Canadian companies are banning travel to China and instructing staff to work from home if they have recently gone there as the deadly coronavirus that began in Wuhan spreads around the world.
The novel coronavirus had killed at least 100 people and infected thousands of others as of Tuesday, with more than 4,600 confirmed cases in China. Those numbers have put a chill on companies that do business in China and cast uncertainty on future plans.
At investment giant CI Financial Corp., for example, the human resources department sent a memo to employees to ask them to halt or reschedule any planned trips to China and Hong Kong.
“During this time of uncertainty, we request that all employees planning to travel to Hong Kong and China cancel or delay their travel until the virus is contained,” according to the internal memo. “All employees who have travelled to Hong Kong or China anytime after Jan. 12, 2020, are asked to work from home for 14 days following their last departure from those areas, including those who have already returned to work.”
CI Financial spokesman Murray Oxby said on Tuesday that the company has a small investment research office in Hong Kong, where analysts focus on the Asian economy.
Bank of Montreal said it has implemented precautionary measures to help protect the health of its employees. “Business travel is banned to Wuhan, and Hubei province, and any employees returning from these areas are required to work from home for 14 days,” BMO spokesman Paul Gammal said in an e-mail.
BMO has a fully incorporated subsidiary in China that allows it to take deposits, called BMO China Co., and it has roots in the country that date back to the 1800s.
Concerns are escalating that the coronavirus has spread rapidly both inside and outside China.
Graham Shantz, president of the Canada China Business Council, said Canadian corporations are postponing travel plans to China until authorities such as the World Health Organization provide signs that the virus crisis is nearing an end. “There are real operational impacts for members with a presence in China because they’re delaying their trips, which can delay contracts and decisions as well,” Mr. Shantz said.
Lumber producer Canfor Corp. has cancelled flights that had been booked in the coming weeks to China. The Vancouver-based forestry company, whose business includes lumber exports to China, said it is staying abreast of global health recommendations as it alters travel schedules and also takes precautions within British Columbia.
“Employees who have recently been to China are being asked to report their travel to their supervisor and consider remote work options for approximately 14 days following their return to Canada,” Canfor spokeswoman Michelle Ward said.
At Canadian insurer Manulife Financial Corp., no travel ban to China was announced on Tuesday, but the company is taking precautions. “We are taking appropriate preventive measures according to the needs of different markets, including reminders on personal and office hygiene, more frequent office cleaning, and encouraging employees to work from home,” Manulife spokesman Sean Pasternak said in an e-mail.

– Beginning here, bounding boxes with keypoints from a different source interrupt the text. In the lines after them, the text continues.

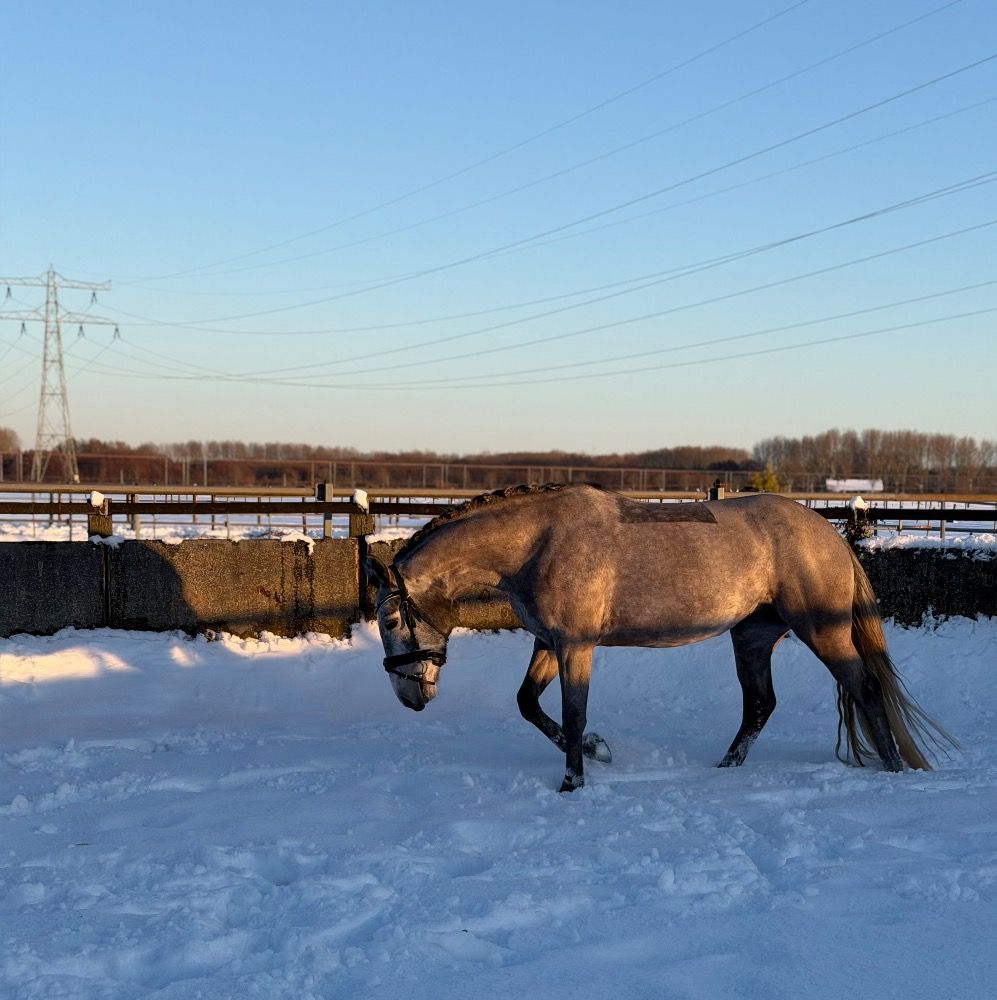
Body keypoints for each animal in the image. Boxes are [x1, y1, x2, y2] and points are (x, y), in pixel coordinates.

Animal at [365, 484, 954, 792]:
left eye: (390, 622)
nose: (409, 696)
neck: (538, 542)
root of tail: (830, 536)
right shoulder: (548, 642)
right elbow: (528, 704)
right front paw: (598, 751)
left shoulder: (576, 645)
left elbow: (572, 712)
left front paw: (574, 781)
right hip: (752, 638)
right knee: (760, 704)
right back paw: (725, 770)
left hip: (822, 629)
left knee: (865, 686)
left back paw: (893, 769)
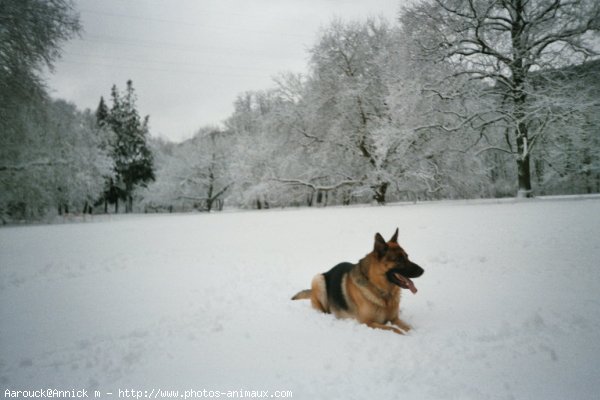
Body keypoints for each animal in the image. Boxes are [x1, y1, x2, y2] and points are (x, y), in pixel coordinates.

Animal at [290, 228, 422, 334]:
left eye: (407, 257)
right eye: (399, 260)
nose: (423, 270)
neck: (381, 290)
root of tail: (328, 271)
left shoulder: (394, 319)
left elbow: (409, 327)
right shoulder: (367, 322)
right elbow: (393, 329)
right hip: (318, 279)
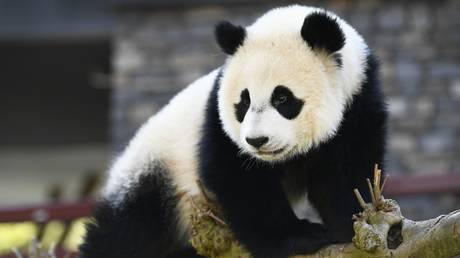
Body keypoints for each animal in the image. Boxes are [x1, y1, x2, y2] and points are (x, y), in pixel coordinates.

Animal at [80, 4, 388, 258]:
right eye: (244, 101)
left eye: (282, 98)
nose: (257, 140)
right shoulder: (217, 124)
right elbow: (240, 179)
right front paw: (301, 237)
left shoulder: (358, 102)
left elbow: (347, 170)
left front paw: (350, 226)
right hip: (156, 175)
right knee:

Vancouver-based Teck Resources Ltd., Canada largest diversified mining company, also said it has measures in place to minimize health risks for its staff. Teck has 15 workers based at offices in Beijing and Shanghai. “Our first priority is always the health and safety of our people, and we are closely monitoring the situation,” Teck spokesman Chris Stannell said.
Air Canada has scaled back its schedule to China. “In response to the coronavirus situation, we are cancelling select flights to China to better match capacity with expected demand,” Canada’s largest airline said in a statement. “Air Canada currently operates 33 flights a week to China and the resulting capacity reduction is relatively small. Those customers who are affected will be notified.”
Canada’s benchmark S&P/TSX Composite Index rose 0.3 per cent on Tuesday after dropping 0.7 per cent on Monday. Air Canada shares, which are part of the index, gained 0.8 per cent on Tuesday after a 7.6-per-cent decline on Monday amid investors’ jitters over the impact of the coronavirus on the carrier’s global network.